> **Selected text**:
Being tilted on the examination table and having pressure applied to the abdomen can be uncomfortable for some patients. The examination may also make you feel bloated.
If you receive gas-producing crystals, you may feel the need to belch. However, the radiologist or technologist will tell you to try to hold the gas in (by swallowing your saliva if necessary) to enhance the detail in the x-ray images.
In some medical centers, the technologist can minimize patient movement by automatically tilting the examining table. These actions ensure that the barium is coating all parts of the upper GI tract. As the procedure continues, the technologist or the radiologist may ask you to drink more barium. You may hear the mechanical noises of the radiographic apparatus moving into place during the exam.
After the examination, you can resume a regular diet and take orally administered medications unless told otherwise by your doctor.
The barium may color your stools gray or white for 48 to 72 hours after the procedure. Sometimes the barium can cause temporary constipation, which is usually treated by an over-the-counter laxative. Drinking large quantities of fluids for several days following the test can also help. If you are unable to have a bowel movement or if your bowel habits undergo any significant changes following the exam, you should contact your physician.
Who interprets the results and how do I get them?
A radiologist, a physician specifically trained to supervise and interpret radiology examinations, will analyze the images and send a signed report to your primary care or referring physician, who will discuss the results with you. Usually the primary care physician will have the results in 24 to 48 hours.
What are the benefits vs. risks?
- Upper GI tract radiography is an extremely safe, noninvasive procedure.
- The results of the upper GI series usually lead to accurate evaluation of the esophagus, stomach and duodenum.
- Because barium is not absorbed into the blood, allergic reactions are extremely rare.
- No radiation remains in a patient’s body after an x-ray examination.
- X-rays usually have no side effects in the diagnostic range.
- There is always a slight chance of cancer from excessive exposure to radiation. However, the benefit of an accurate diagnosis far outweighs the risk.
- The effective radiation dose from this procedure is about 6 mSv, which is about the same as the average person receives from background radiation in two years.

> **Collected data**:
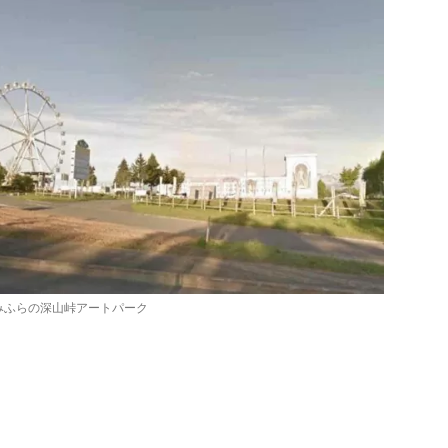
みふらの深山峠アートパーク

> **Check your understanding**:
[A] Name every organ that the upper GI series text says the exam evaluates.
[B] Pick up the upper GI series text after its final sentence and keep writing.
The data has nothing to do with the upper GI series text.

> **Results in order**:
[A] Esophagus, stomach, duodenum

[B]
- Occasional patients may be allergic to the flavoring added to some brands of barium. If you have experienced allergic reactions after eating chocolate, certain berries or citrus fruit, be sure to tell your physician or the technologist before the procedure.
- There is a slight chance that some barium could be retained, leading to a blockage of the digestive system. Therefore, patients who have a known obstruction in the GI tract should not undergo this examination.
- Women should always inform their physician or x-ray technologist if there is any possibility that they are pregnant.
A word about minimizing radiation exposure
Special care is taken during x-ray examinations to use the lowest radiation dose possible while producing the best images for evaluation. National and international radiology protection councils continually review and update the technique standards used by radiology professionals.
State-of-the-art x-ray systems have tightly controlled x-ray beams with significant filtration and dose control methods to minimize stray or scatter radiation. This ensures that those parts of a patient’s body not being imaged receive minimal radiation exposure.
What are the limitations of Upper Gastrointestinal (GI) Tract Radiography?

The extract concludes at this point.